Extreme UV Emission: Bridging Galaxy Evolution Across Cosmic Time

In the last few years, our first glimpse of the spectral properties of z∼5−7 galaxies has emerged. Deep UV spectra have revealed prominent high-ionization nebular emission lines (i.e., C IV, He II, C III]) indicating that extreme radiation fields may be characteristic of reionization-era systems. While such strong high-ionization emission lines are atypical of the well-studied z∼0−3 galaxy samples, our recent UV spectral campaigns have revealed several galaxies with analogous emission-line features to reionization-era systems. I will discuss the recent detection of extremely strong UV emission in nearby galaxies and the potential sources of their very hard ionizing radiation fields. Such strong detections of high-ionization emission lines have been linked to the leakage of Lyman continuum (LyC) photons (necessary for reionization) both theoretically and observationally.

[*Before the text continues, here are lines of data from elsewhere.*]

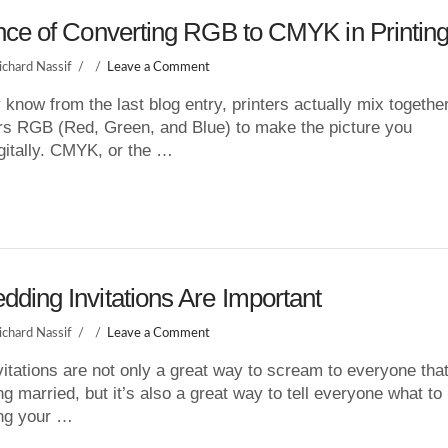
nce of Converting RGB to CMYK in Printin
ichard Nassif
Leave a Comment
know from the last blog entry, printers actually mix togethe
rs RGB (Red, Green, and Blue) to make the picture you
gitally. CMYK, or the …
ding Invitations Are Important
ichard Nassif
Leave a Comment
itations are not only a great way to scream to everyone tha
ng married, but it’s also a great way to tell everyone what to
ing your …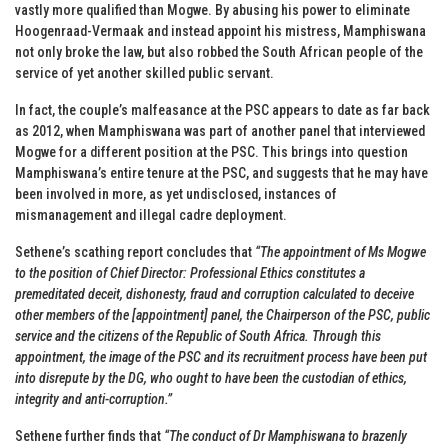
vastly more qualified than Mogwe. By abusing his power to eliminate
Hoogenraad-Vermaak and instead appoint his mistress, Mamphiswana
not only broke the law, but also robbed the South African people of the
service of yet another skilled public servant.
In fact, the couple’s malfeasance at the PSC appears to date as far back
as 2012, when Mamphiswana was part of another panel that interviewed
Mogwe for a different position at the PSC. This brings into question
Mamphiswana’s entire tenure at the PSC, and suggests that he may have
been involved in more, as yet undisclosed, instances of
mismanagement and illegal cadre deployment.
Sethene’s scathing report concludes that
“The appointment of Ms Mogwe
to the position of Chief Director: Professional Ethics constitutes a
premeditated deceit, dishonesty, fraud and corruption calculated to deceive
other members of the [appointment] panel, the Chairperson of the PSC, public
service and the citizens of the Republic of South Africa. Through this
appointment, the image of the PSC and its recruitment process have been put
into disrepute by the DG, who ought to have been the custodian of ethics,
integrity and anti-corruption.”
Sethene further finds that
“The conduct of Dr Mamphiswana to brazenly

These extreme UV emission-line dwarf galaxies provide a template for the extreme conditions that are important for reionization, however their features are still poorly understood. In preparation for the coming UV window onto the early universe with the advent of ELTs and JWST, I will introduce the COS Legacy Archival Spectroscopic SurveY - an upcoming large HST program designed to disentangle the stellar and nebular spectral signatures of 45 star-forming galaxies. This program will calibrate new UV diagnostics that will allow us to trace galaxy evolution to the distant universe, unveiling the properties of reionization-era galaxies.